At one point, the rebellious teen asks her new guardians: "Why did you suddenly want to become foster parents, huh?" When they're at a loss for an answer, all seems lost. On top of this, the children's birth mother reappears and it looks like the family will reunite (the ultimate goal of the foster program--if it's the best thing for the kids).

Of course, in our hearts, we know there's going to be a happy ending of one sort or another, but it will only be through a lot of heartache and growth--on everyone's part. The film wraps up well and with some unexpected flourishes and...lots of joyful celebration. (Oh, and watch for the Joan Cusack cameo.)
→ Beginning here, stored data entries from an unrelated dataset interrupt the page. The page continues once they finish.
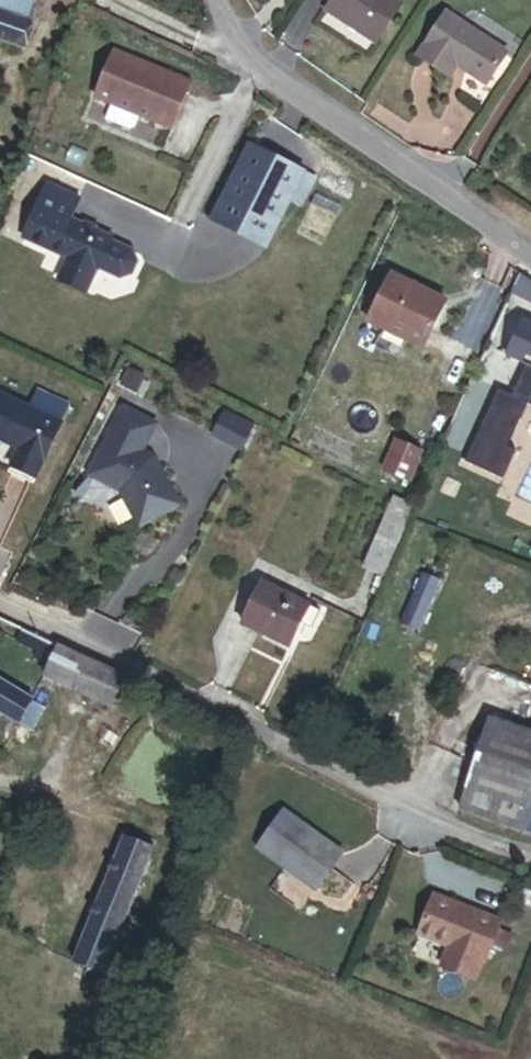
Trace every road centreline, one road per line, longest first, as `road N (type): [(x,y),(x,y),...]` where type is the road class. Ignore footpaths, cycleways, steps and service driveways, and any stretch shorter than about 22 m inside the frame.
road 1 (unclassified): [(0,608),(128,665),(391,808),(530,863)]
road 2 (residential): [(214,0),(267,70),(530,256)]

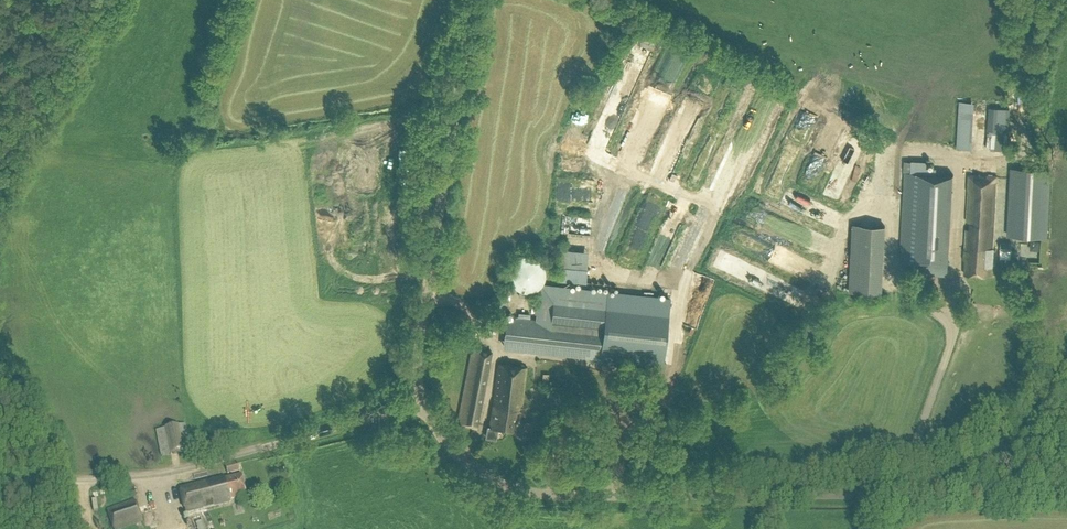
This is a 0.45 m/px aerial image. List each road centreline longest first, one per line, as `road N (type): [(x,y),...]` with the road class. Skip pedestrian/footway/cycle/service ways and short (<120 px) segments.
road 1 (unclassified): [(1066,497),(529,492),(473,468),(422,403)]
road 2 (unclassified): [(0,487),(177,474),(422,403)]
road 3 (unclassified): [(422,403),(417,358),(473,0)]
road 4 (track): [(619,495),(624,444),(658,396),(656,380),(636,373)]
Kudos to the creative minds (and hearts) behind "Instant Family" for taking up such a delicate, fraught and needed conversation about the young minds and hearts who fall through the cracks and need a helping hand, a place to crash (and maybe a sledgehammer with which to smash) while families mend, dissolve or reconfigure themselves.
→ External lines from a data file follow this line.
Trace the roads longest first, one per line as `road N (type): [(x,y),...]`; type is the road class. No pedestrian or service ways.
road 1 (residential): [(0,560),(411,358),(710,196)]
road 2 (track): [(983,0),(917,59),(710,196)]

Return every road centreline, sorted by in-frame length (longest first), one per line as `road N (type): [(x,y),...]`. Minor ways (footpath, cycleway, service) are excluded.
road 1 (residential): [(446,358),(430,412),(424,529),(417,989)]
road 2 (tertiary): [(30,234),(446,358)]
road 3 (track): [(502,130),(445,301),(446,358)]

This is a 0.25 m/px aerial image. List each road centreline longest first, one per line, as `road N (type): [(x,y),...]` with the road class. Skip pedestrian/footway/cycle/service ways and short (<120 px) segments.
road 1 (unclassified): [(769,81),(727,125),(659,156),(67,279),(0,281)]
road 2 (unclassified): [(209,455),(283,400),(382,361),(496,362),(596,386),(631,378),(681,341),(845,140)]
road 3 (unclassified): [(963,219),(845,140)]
The MPAA rating is PG-13, but should be R because of persistent salacious language and subject matters talked about (no objectionable visuals). 


--The portrayal of Wahlberg and Byrne as awkward, average chumps is in line with the government's current foster program campaign: "You don't have to be perfect to be a parent."

--Rose Byrne always does such wonderful light comedy.

--"Instant Family" is often genuinely hilarious and has gotten good reviews for being a very atypical film for its topic (and a very atypical feel-good film).

--Faith in God is hanging around the film a bit, and it, too, is pretty hilarious.

--This film is better than heartwarming because it's beyond heartwarming to the definition of true love: "willing the good of the other as other, no matter what it costs me."

--Solid plot turning point: Thanksgiving scene where everyone's true feelings come out.

--Another great film about fostering (group homes): "Short Term 12" with Brie Larson

--"The Florida Project" is a spendid film about kids in precarious situations, but seems to lean toward the argument of staying with birth parents even if there's certain risk involved.

--My half-sister fostered kids and wanted to adopt one in particular. His birth Mom wouldn't agree, but to this day, with kids of his own, he still calls my sister Mom.